Spotlight on the Sand Dunes of Namibia

The highest sand dunes in the world are to be found in the spectacular Namib desert in Namibia. The highest of these dunes reach up to a giddy 300 metres which  makes them one of the true wonders of the natural world. The area where the dunes are found is called Sossusvlei and this is Namibia’s number one tourist attraction.

The place has an immense beauty with just miles upon miles of nothing but enormous sand dunes. The stark beauty of the place is best captured at either dawn or dusk as this is when the light colours the dunes in the most dramatic fashion. The dunes are often turned blood red by the setting sun making them even more incredible and a wonderful subject for photographers and artists. The whole area (and much of the rest of Namibia) has a such a barren, dry and other-worldly atmosphere that it is truly unique.

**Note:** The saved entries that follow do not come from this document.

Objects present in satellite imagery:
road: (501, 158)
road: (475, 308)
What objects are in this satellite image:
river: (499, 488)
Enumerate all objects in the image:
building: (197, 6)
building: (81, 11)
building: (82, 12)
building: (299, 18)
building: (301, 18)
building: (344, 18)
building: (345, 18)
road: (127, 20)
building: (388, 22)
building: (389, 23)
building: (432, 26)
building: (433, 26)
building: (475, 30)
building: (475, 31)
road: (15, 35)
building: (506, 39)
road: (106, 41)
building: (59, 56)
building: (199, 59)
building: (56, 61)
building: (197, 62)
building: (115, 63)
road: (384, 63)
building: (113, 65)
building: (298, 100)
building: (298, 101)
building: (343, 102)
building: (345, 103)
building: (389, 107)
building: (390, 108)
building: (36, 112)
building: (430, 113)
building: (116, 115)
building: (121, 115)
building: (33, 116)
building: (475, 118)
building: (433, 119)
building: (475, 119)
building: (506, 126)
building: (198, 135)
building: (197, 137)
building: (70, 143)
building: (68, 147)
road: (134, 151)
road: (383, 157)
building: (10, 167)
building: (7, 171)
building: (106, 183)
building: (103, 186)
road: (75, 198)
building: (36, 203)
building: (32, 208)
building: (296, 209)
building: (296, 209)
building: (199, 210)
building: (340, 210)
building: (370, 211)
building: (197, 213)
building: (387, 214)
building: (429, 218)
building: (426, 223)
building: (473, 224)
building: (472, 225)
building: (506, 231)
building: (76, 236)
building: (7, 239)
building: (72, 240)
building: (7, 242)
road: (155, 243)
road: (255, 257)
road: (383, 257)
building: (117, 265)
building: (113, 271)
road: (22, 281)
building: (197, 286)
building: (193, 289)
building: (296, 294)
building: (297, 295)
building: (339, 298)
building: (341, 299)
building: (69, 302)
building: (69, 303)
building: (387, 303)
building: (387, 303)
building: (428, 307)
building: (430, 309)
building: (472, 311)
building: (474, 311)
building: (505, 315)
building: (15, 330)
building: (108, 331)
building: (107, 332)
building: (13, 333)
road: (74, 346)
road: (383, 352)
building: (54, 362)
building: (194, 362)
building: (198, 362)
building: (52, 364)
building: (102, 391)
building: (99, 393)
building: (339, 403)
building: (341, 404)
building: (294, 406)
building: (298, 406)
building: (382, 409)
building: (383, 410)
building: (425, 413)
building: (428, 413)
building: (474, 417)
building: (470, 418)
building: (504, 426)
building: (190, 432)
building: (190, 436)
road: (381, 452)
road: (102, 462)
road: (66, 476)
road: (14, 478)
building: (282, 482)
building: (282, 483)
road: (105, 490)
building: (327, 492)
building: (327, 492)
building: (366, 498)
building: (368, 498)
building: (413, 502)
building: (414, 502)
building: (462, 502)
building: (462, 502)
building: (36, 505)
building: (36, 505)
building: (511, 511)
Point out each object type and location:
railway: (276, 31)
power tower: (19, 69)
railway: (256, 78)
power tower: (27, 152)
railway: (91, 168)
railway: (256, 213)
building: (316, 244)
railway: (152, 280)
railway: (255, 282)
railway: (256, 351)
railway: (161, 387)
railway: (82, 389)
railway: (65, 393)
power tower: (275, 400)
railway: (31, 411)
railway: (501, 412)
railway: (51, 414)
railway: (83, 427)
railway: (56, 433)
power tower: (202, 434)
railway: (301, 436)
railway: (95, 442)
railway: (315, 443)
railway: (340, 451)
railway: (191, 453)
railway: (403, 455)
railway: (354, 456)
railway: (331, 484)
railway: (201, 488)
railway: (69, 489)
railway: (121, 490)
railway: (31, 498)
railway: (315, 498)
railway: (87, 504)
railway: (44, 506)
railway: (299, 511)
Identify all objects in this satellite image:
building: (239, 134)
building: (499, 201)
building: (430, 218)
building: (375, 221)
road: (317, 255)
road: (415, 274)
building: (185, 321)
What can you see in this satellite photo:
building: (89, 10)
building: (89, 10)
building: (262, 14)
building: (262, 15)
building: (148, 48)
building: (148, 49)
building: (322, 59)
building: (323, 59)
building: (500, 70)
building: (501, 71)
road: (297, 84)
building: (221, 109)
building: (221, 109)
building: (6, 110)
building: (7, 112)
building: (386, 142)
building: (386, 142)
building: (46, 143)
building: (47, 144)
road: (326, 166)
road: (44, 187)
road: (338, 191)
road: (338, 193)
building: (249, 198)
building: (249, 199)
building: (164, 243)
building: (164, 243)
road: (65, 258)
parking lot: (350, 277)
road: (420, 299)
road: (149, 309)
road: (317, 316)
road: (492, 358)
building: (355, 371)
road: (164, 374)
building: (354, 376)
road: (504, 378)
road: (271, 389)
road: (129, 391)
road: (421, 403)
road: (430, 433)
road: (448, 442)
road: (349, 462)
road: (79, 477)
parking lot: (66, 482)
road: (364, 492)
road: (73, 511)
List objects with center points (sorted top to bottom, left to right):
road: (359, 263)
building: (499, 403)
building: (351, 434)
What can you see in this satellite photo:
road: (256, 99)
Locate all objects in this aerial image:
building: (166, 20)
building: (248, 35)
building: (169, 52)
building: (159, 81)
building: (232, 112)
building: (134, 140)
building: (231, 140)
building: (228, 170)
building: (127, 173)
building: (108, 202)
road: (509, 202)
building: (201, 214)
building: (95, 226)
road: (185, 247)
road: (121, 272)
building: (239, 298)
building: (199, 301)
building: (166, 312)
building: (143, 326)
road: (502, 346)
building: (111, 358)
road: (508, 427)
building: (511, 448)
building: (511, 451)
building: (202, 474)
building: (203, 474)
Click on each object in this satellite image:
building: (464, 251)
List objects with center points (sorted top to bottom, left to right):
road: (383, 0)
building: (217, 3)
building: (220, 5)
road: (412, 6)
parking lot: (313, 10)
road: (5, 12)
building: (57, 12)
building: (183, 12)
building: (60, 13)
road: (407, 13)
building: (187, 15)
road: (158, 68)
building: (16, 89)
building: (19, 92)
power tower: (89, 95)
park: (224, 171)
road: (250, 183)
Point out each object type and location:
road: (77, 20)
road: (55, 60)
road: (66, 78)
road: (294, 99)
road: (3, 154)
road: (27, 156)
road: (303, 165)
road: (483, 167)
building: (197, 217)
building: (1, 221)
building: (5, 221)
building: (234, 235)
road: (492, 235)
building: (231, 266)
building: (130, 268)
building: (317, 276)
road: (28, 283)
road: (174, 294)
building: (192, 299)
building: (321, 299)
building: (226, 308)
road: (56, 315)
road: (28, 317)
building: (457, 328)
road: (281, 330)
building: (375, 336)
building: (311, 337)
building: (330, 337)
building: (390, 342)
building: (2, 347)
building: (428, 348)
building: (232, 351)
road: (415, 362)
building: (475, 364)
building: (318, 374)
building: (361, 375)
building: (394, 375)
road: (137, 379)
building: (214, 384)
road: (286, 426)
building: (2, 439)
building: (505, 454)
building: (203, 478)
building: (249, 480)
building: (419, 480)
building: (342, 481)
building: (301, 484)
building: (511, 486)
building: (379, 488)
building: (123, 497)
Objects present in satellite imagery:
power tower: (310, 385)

Some of these dunes are star dunes which means that the dunes descend in a star shape due to the air currents around them. Most are wave or ridge patterns that run in a north-west to south east direction. The dunes of the Namib desert have developed over a period of many millions of years. Vast quantities of sand were deposited into the Atlantic by the nearby Orange river which flows through the Kalahari Desert. The Benguela current off the coast then brought the sand back onto land and is continues to be moved further and further inland by the Atlantic onshore winds. The wind is continually shaping and re-shaping the dunes by forcing the sand on the flatter windward slope upwards to the crest of the dune. From the crest they fall down in the lee of the wind and this makes their distinctive shape with leeward slope always considerably steeper than the windward side.

The local name for one of the biggest slopes is Big Mama and from the top you can enjoy some spectacular views. The bottom is the famous Dead Vlei whose blackened camelthorn trees stand out dramatically against the sand and make an iconic image of the desert. There is not much wildlife to be seen here due to the 40 degree heat during the day and the below freezing temperatures at night-time. However you can catch a glimpse of jackals, springbok, oryx and ostrich as well as plenty of birds and lizards.

The dunes of Sossusvlei are just one small part of this fascinating country. We will look at other highlights in Namibia in the future including the stunning Skeleton Coast, rugged Damaraland and Etosha National Park to name but a few.